La gobernanza que se otorgó a Pemex al convertirla en una empresa productiva del Estado se está desperdiciando en un momento en el que grandes petroleras, como Exxon –a pesar de que se han aferrado al pasado–, están tomando decisiones clave para su futuro.
A 83 años de la expropiación petrolera y a seis de la reforma constitucional que permitió la participación privada en la extracción de hidrocarburos, Pemex debería plantearse –como otros gigantes petroleros– la redefinición de sus inversiones y de sus portafolios de negocios frente a la transformación en el mediano plazo del mercado y el consumo confirmados por la AIE.

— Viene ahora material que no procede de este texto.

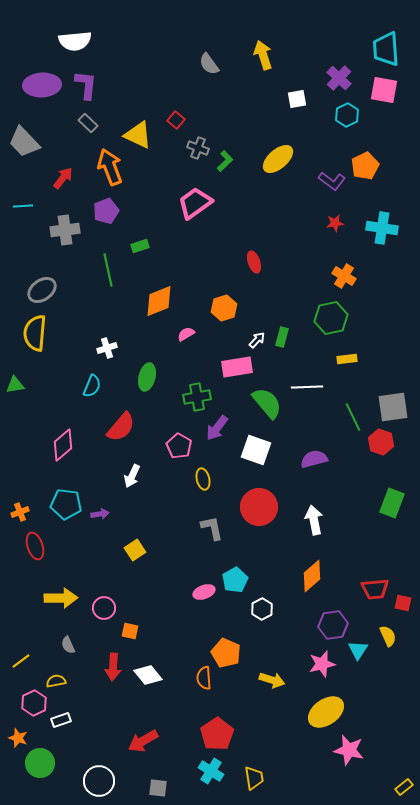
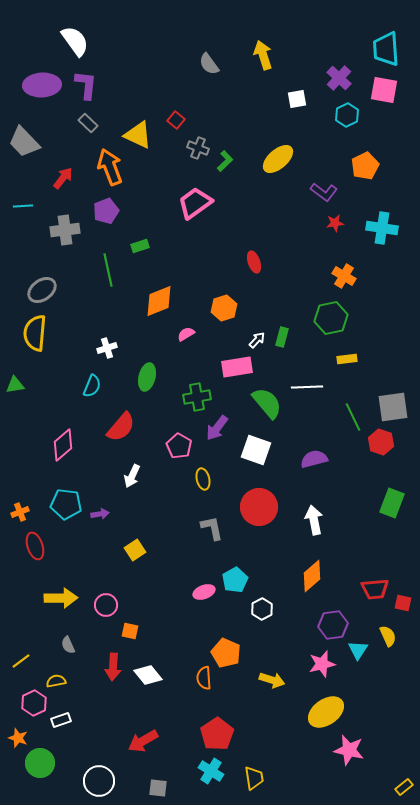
white semicircle at (75, 41): rotated 120 degrees counterclockwise
purple L-shape at (332, 181): moved 8 px left, 11 px down
pink circle at (104, 608): moved 2 px right, 3 px up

Para el mercado petrolero se inició la cuenta regresiva. Si bien se espera en el corto plazo la recuperación en la demanda e incrementos en los precios de los hidrocarburos, en cinco años los principales mercados del mundo prevén una caída en el consumo de gasolina y redefinición de los negocios de los grandes corporativos petroleros.
La AIE advirtió el jueves 18 que, aunque por ahora el mundo continuará usando hidrocarburos, lo que permitirá que la demanda aumente de 90 millones en 2019 a 104 millones de barriles diarios, luego de 2026 los productores de petróleo enfrentarán una caída constante y definitiva en la demanda de gasolina y la decisión de muchos gobiernos de transitar a prácticas industriales y comerciales con menor impacto climático.
El anuncio de la AIE, sobre todo el referente a que la demanda de gasolinas nunca volverá a registrar los niveles prepandemia alcanzados en 2019, provocó que los precios del crudo entraran a un nuevo periodo de volatilidad extrema, agudizados por las noticias de nuevos confinamientos en Europa. El jueves 18 los precios del petróleo para el barril WTI, con entrega en abril, cayeron 7.12%, a niveles de 60 dólares, mientras el petróleo tipo Brent del Mar del Norte en contratos para mayo retrocedió 6.94% y se ubicó en 63.28 dólares.
López Obrador también aseguró que ahora sí se invertirá en infraestructura para recuperar el gas natural que se desperdicia en las instalaciones de Pemex:
“Destinaremos más presupuesto para la exploración y perforación de gas y se invertirá en equipos e instalaciones para evitar la quema irracional de este energético”, dijo el mandatario. Los analistas, sin embargo, estiman que aún no se cumple la meta de contar con almacenamiento eficiente para el gas natural ni con el reglamento para realizar inversiones para obtener gas esquisto o shale gas.
“A lo largo del periodo neoliberal se optó por desaprovechar este insumo extraído de los yacimientos nacionales y por comprarlo en el extranjero; todo ello, para alimentar los negocios que estas compras representaban para políticos y directivos influyentes de empresas particulares, nacionales y extranjeras”, aseguró López Obrador sobre el gas natural, cuyos yacimientos se encuentran en áreas no convencionales, como las de Tampico o Misantla. Pemex, por lo pronto, ya solicitó a la Secretaría de Energía 15 nuevas asignaciones exploratorias en esta zona, donde 80% del gas es shale. Es momento de tomar decisiones sobre este tema, considera López Mestre.